Supplied entries below:

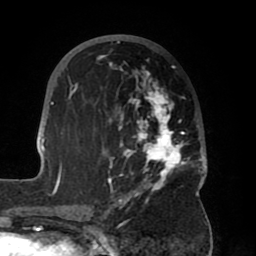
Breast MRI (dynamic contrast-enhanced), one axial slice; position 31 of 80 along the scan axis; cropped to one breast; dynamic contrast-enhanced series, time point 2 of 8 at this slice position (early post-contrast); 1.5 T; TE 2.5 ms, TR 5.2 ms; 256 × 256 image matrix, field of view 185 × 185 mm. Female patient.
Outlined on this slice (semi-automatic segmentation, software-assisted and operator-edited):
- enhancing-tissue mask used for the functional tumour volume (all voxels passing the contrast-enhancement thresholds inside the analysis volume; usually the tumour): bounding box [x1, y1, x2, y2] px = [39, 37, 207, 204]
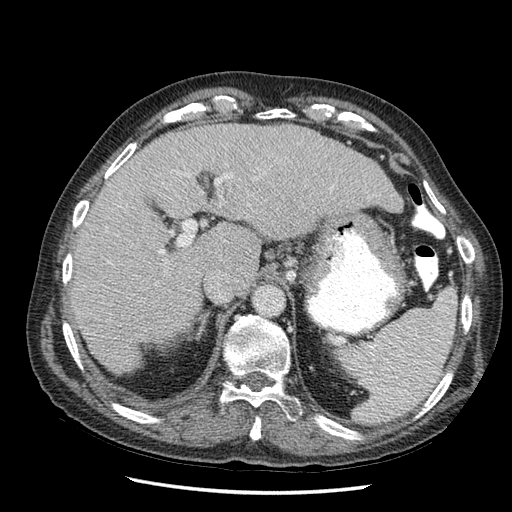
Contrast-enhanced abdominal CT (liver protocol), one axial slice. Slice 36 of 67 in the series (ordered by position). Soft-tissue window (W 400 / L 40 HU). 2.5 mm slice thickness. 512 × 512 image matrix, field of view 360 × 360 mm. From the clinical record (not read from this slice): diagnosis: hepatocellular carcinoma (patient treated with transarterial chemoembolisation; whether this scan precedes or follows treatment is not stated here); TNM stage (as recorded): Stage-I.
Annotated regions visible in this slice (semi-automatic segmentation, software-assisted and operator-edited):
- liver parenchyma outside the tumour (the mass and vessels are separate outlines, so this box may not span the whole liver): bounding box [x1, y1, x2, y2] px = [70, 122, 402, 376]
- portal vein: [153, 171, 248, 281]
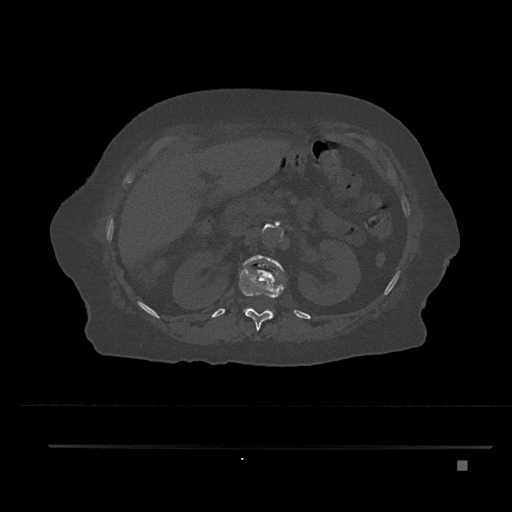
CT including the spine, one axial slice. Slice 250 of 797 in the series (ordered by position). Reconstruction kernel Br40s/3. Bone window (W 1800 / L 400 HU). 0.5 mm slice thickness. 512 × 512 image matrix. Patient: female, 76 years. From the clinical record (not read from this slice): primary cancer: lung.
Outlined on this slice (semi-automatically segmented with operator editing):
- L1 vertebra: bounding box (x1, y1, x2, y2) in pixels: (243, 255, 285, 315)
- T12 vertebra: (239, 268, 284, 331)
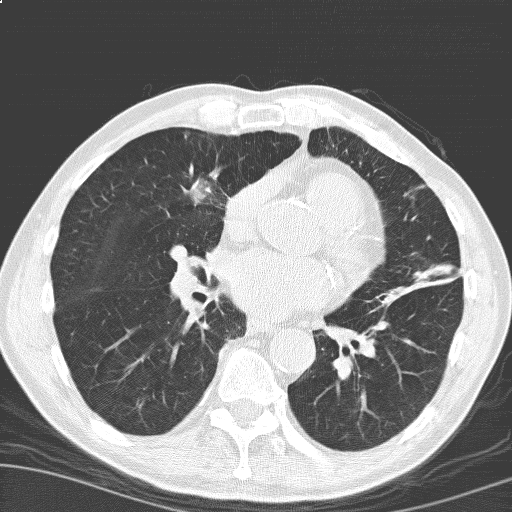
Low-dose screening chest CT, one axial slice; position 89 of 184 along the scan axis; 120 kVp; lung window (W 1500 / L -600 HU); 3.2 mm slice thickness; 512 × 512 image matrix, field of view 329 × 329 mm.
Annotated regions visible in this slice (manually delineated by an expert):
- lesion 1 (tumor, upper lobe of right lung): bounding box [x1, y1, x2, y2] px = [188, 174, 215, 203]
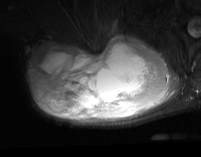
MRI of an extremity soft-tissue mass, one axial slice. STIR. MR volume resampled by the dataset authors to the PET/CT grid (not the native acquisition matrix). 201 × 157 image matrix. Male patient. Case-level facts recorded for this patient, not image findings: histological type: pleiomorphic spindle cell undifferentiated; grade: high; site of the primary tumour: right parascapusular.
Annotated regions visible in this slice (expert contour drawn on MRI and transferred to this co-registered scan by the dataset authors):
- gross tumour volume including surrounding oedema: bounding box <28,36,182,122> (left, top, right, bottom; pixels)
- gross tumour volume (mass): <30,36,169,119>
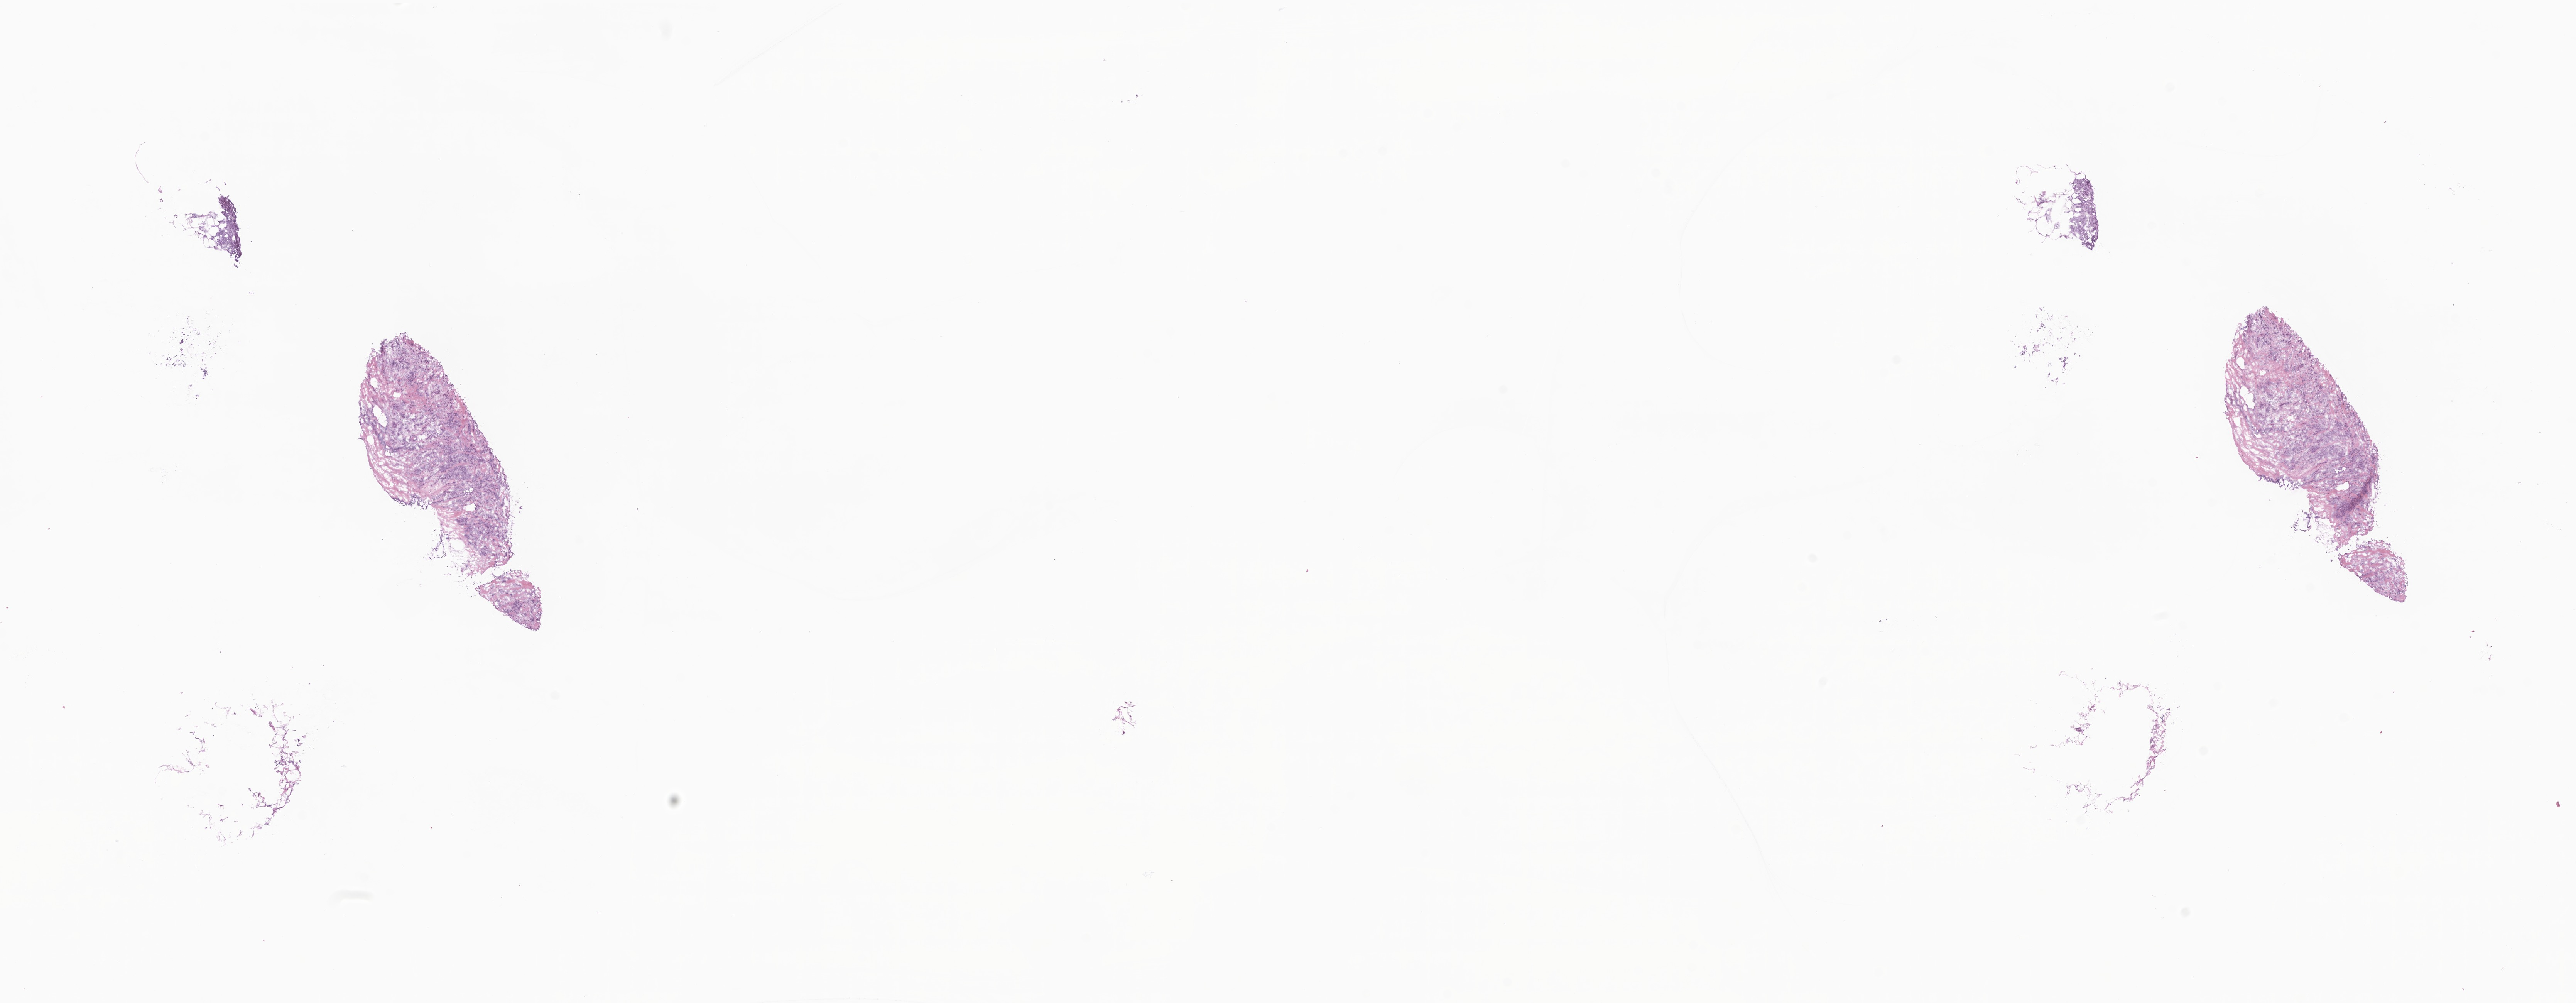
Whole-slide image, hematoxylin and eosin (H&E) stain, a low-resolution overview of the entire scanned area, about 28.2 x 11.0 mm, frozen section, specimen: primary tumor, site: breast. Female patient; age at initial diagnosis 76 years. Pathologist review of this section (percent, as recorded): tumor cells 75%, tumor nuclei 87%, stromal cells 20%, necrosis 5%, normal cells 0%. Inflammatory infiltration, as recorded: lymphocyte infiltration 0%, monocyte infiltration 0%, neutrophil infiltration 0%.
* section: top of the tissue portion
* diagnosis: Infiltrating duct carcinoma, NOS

End of Supplied entries.
Supplied entries below:

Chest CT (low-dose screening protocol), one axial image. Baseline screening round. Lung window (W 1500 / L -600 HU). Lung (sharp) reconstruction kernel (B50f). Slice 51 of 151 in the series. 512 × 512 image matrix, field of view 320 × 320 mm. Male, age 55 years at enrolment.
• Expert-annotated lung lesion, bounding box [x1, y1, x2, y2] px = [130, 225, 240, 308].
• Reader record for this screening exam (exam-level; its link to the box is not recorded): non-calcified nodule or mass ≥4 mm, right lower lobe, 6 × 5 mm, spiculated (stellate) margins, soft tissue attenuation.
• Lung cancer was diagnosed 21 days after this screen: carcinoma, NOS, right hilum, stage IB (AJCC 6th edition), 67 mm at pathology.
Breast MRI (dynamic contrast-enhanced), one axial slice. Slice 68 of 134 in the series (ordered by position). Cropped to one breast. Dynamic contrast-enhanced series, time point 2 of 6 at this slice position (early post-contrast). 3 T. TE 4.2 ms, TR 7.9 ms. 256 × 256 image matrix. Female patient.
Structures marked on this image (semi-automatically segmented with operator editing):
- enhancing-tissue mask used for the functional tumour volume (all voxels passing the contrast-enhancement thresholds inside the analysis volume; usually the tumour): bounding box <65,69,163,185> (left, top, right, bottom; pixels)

End of Supplied entries.
Supplied entries below:

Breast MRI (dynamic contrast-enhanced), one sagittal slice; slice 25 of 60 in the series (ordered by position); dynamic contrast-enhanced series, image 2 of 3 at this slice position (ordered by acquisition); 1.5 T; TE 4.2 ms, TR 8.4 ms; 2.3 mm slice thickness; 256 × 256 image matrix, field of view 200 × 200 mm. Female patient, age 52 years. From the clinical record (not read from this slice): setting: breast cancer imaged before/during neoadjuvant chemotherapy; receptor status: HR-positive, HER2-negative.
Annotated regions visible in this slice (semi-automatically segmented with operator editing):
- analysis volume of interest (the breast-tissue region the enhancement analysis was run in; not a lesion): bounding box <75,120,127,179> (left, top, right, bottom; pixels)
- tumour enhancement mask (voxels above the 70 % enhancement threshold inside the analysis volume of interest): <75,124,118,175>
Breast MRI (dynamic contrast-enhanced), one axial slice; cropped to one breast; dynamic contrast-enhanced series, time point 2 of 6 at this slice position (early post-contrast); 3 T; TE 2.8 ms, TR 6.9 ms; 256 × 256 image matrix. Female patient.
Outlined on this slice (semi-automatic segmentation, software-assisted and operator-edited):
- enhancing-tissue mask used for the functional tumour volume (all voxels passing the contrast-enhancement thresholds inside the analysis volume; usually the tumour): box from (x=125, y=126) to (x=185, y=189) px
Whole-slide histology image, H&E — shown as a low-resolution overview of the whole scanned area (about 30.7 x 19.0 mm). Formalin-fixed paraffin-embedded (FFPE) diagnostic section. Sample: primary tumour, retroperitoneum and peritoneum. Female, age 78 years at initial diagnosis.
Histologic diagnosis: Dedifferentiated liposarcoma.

End of Supplied entries.

## Task objective
Beginning with the line above that contains "mm. Female patient." and finishing with the line that contains "Low-dose screening chest", print those lines exactly and only. Skip all pictures.

## Solution to this task
Breast MRI (dynamic contrast-enhanced), one axial slice; position 31 of 80 along the scan axis; cropped to one breast; dynamic contrast-enhanced series, time point 2 of 8 at this slice position (early post-contrast); 1.5 T; TE 2.5 ms, TR 5.2 ms; 256 × 256 image matrix, field of view 185 × 185 mm. Female patient.
Outlined on this slice (semi-automatic segmentation, software-assisted and operator-edited):
- enhancing-tissue mask used for the functional tumour volume (all voxels passing the contrast-enhancement thresholds inside the analysis volume; usually the tumour): bounding box [x1, y1, x2, y2] px = [39, 37, 207, 204]
Contrast-enhanced abdominal CT (liver protocol), one axial slice. Slice 36 of 67 in the series (ordered by position). Soft-tissue window (W 400 / L 40 HU). 2.5 mm slice thickness. 512 × 512 image matrix, field of view 360 × 360 mm. From the clinical record (not read from this slice): diagnosis: hepatocellular carcinoma (patient treated with transarterial chemoembolisation; whether this scan precedes or follows treatment is not stated here); TNM stage (as recorded): Stage-I.
Annotated regions visible in this slice (semi-automatic segmentation, software-assisted and operator-edited):
- liver parenchyma outside the tumour (the mass and vessels are separate outlines, so this box may not span the whole liver): bounding box [x1, y1, x2, y2] px = [70, 122, 402, 376]
- portal vein: [153, 171, 248, 281]
CT including the spine, one axial slice. Slice 250 of 797 in the series (ordered by position). Reconstruction kernel Br40s/3. Bone window (W 1800 / L 400 HU). 0.5 mm slice thickness. 512 × 512 image matrix. Patient: female, 76 years. From the clinical record (not read from this slice): primary cancer: lung.
Outlined on this slice (semi-automatically segmented with operator editing):
- L1 vertebra: bounding box (x1, y1, x2, y2) in pixels: (243, 255, 285, 315)
- T12 vertebra: (239, 268, 284, 331)
Low-dose screening chest CT, one axial slice; position 89 of 184 along the scan axis; 120 kVp; lung window (W 1500 / L -600 HU); 3.2 mm slice thickness; 512 × 512 image matrix, field of view 329 × 329 mm.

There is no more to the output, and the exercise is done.